▸ Your goal:
Using the listing below, reproduce exactly the lines from the one with "decorative bowl: present" through the last, with all pictures left out.

▸ Information given:
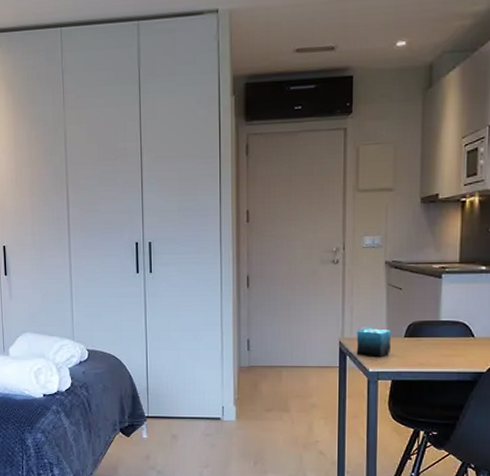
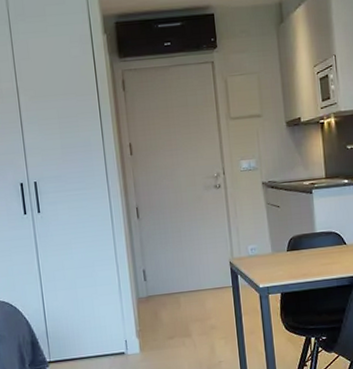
candle: present [356,327,392,358] -> none [244,245,277,274]

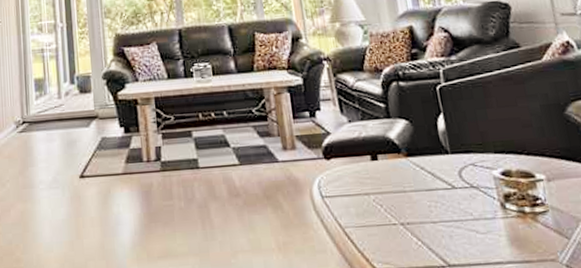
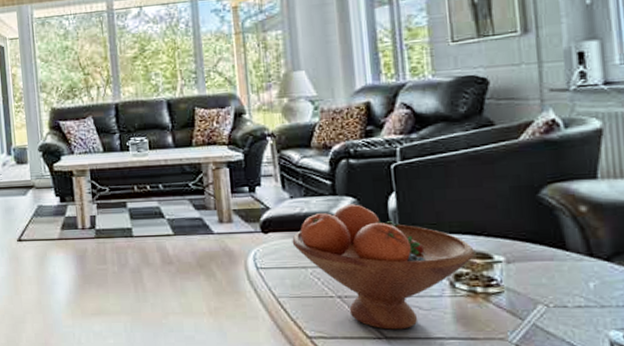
fruit bowl: none [353,126,519,257] -> present [292,204,475,330]

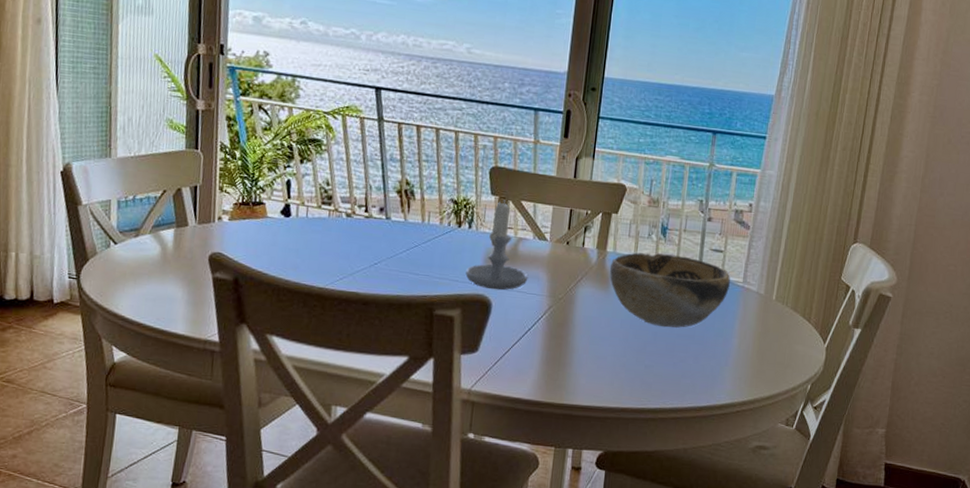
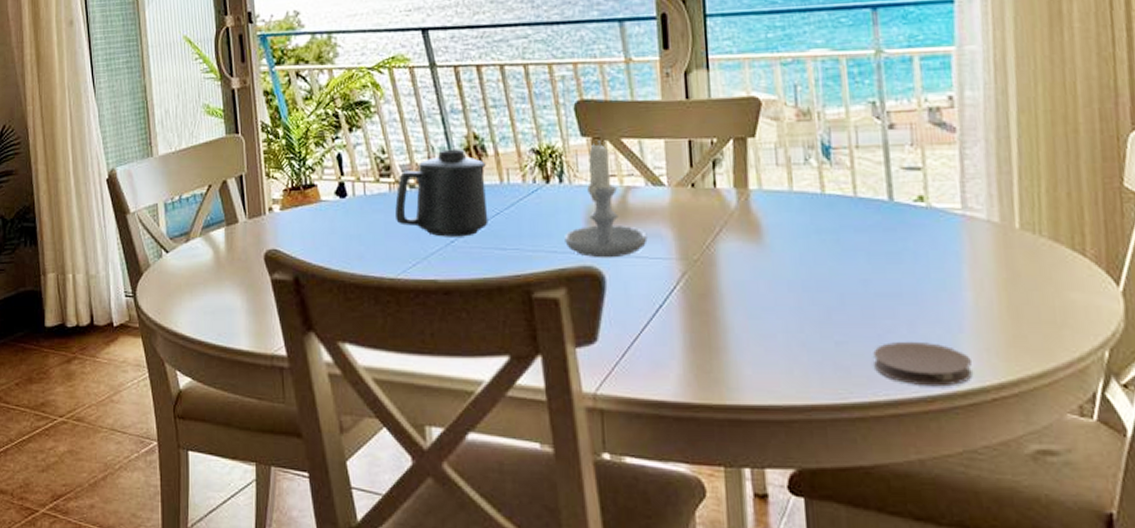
mug: none [331,189,412,261] -> present [395,149,488,237]
decorative bowl: present [609,252,730,328] -> none [757,182,942,286]
coaster: none [667,368,729,401] -> present [872,341,972,387]

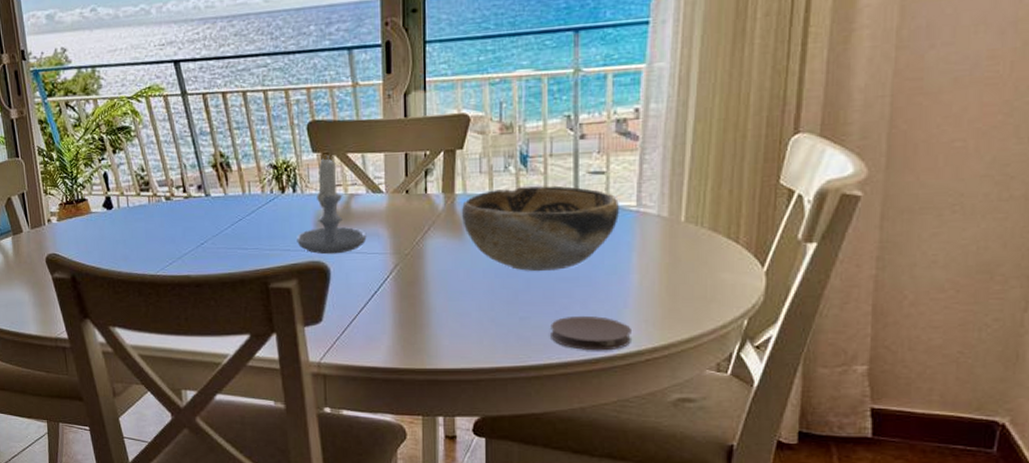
mug: present [395,149,488,237] -> none [154,166,233,240]
decorative bowl: none [757,182,942,286] -> present [461,185,619,272]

▸ Result of this exercise:
decorative bowl: present [609,252,730,328] -> none [757,182,942,286]
coaster: none [667,368,729,401] -> present [872,341,972,387]

mug: present [395,149,488,237] -> none [154,166,233,240]
decorative bowl: none [757,182,942,286] -> present [461,185,619,272]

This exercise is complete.